[Dataset records Boundary: Start]

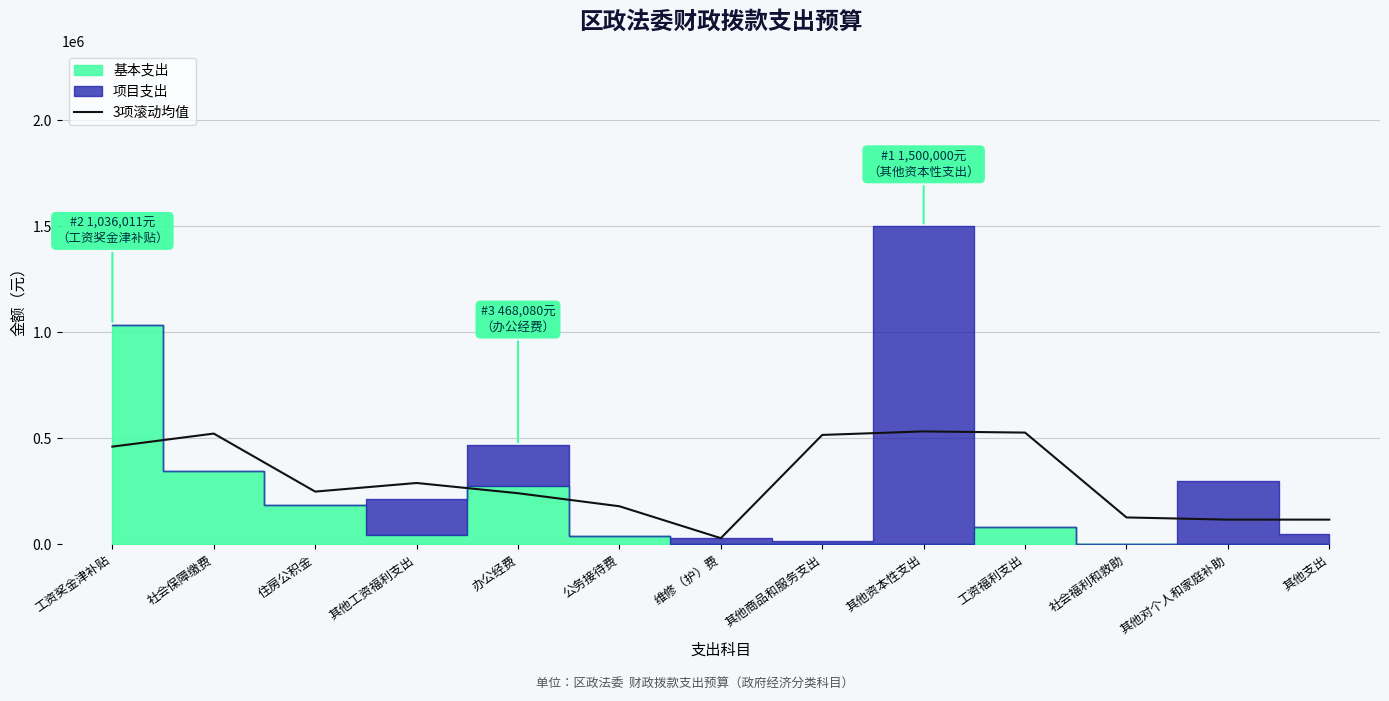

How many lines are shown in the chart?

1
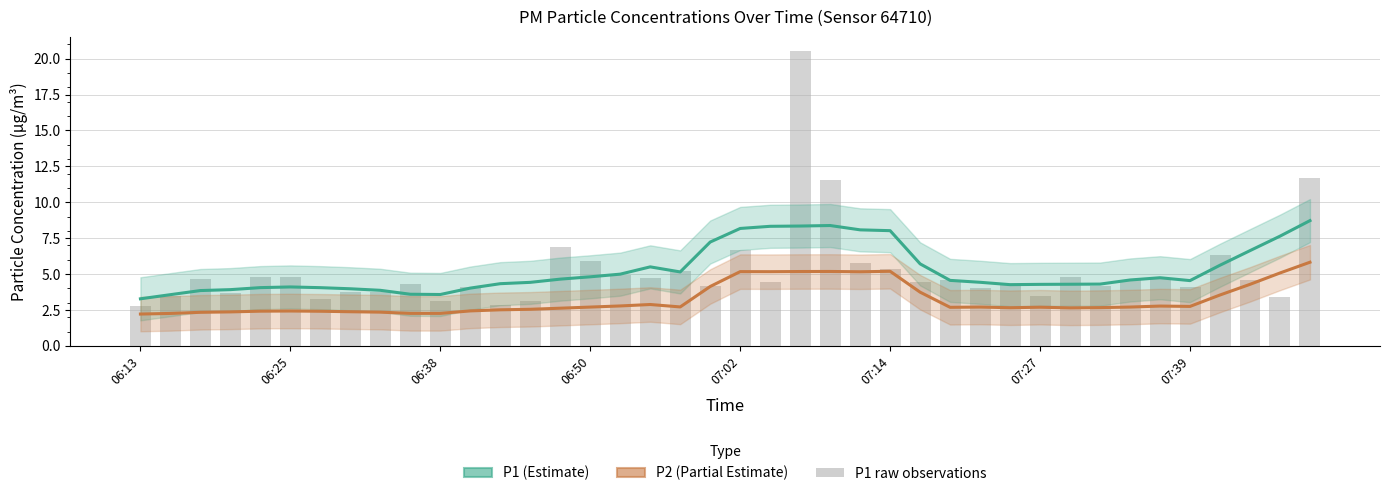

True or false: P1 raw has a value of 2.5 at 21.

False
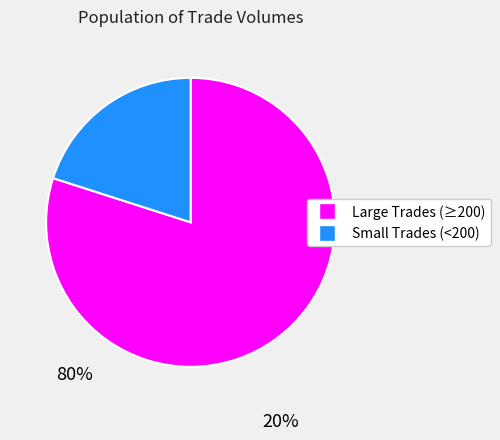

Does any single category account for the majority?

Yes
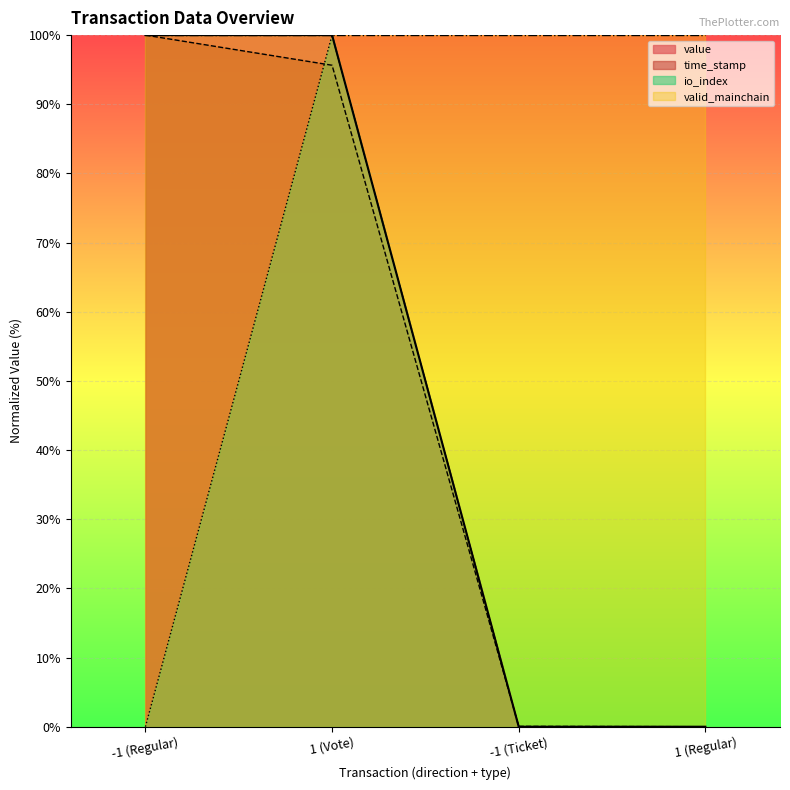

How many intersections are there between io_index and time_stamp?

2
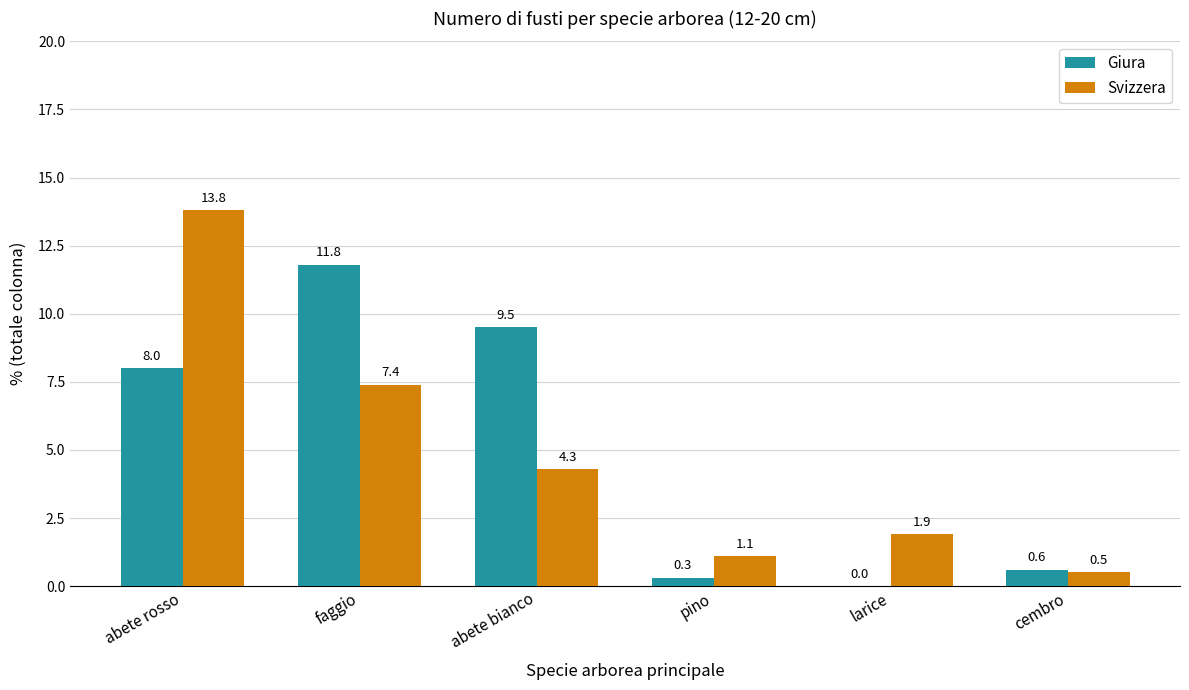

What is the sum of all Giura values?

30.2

[Dataset records Boundary: End]
[Dataset records Boundary: Start]

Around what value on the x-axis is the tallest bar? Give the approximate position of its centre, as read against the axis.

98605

[Dataset records Boundary: End]
[Dataset records Boundary: Start]

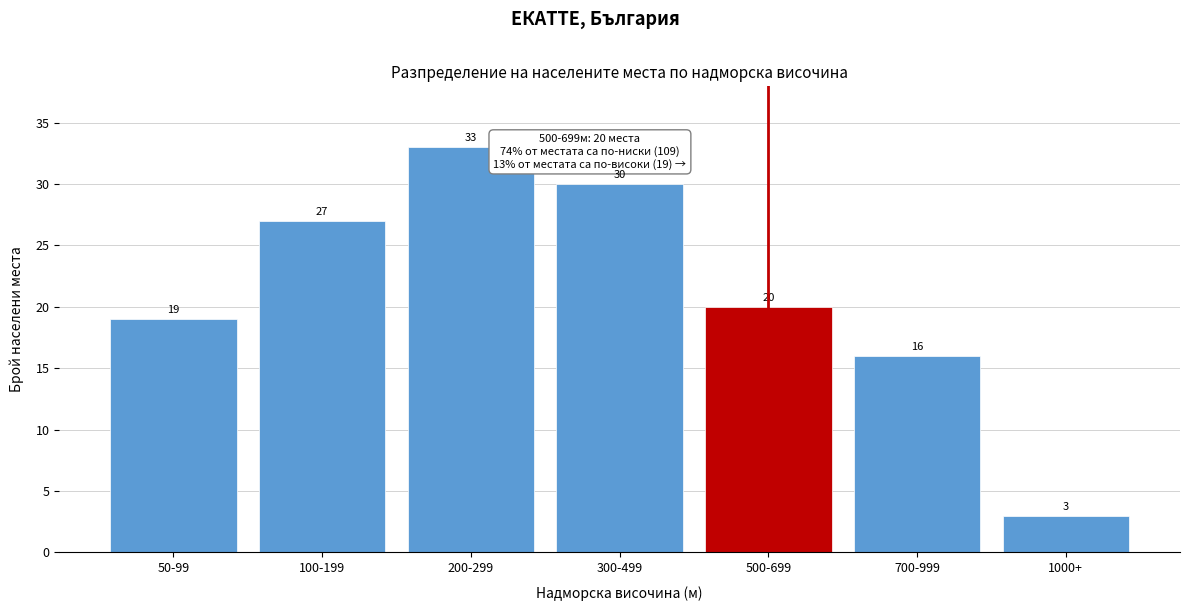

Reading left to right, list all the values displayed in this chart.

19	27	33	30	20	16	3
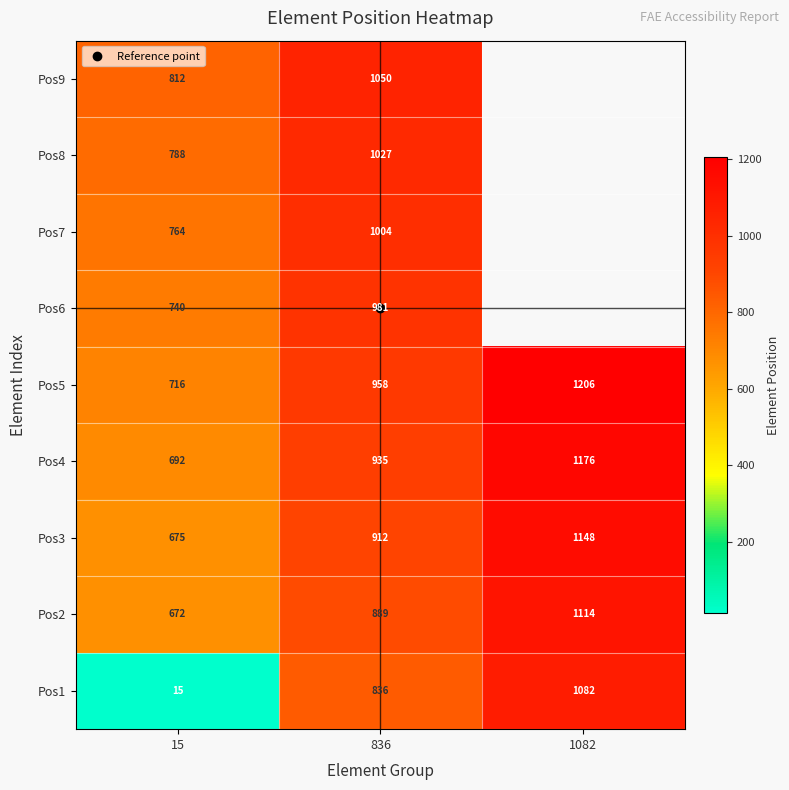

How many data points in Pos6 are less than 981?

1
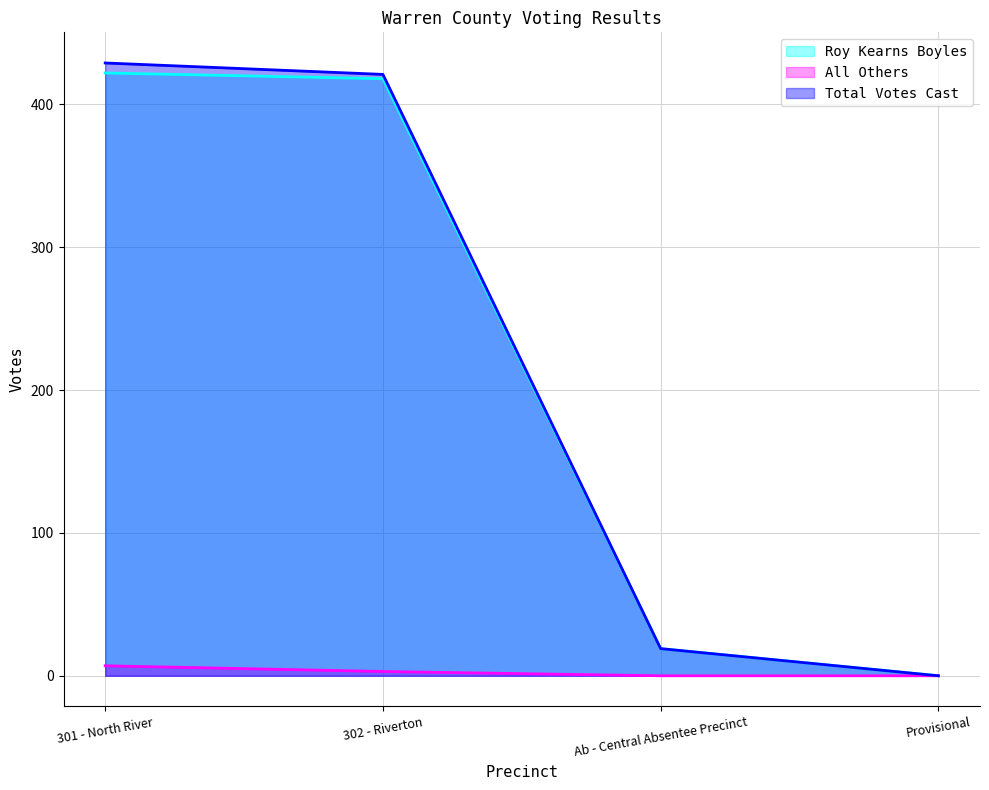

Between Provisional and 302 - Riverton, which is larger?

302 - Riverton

[Dataset records Boundary: End]

Quote each line of the listing above that contains the word "chart".

### Finished exercise
How many lines are shown in the chart?
Reading left to right, list all the values displayed in this chart.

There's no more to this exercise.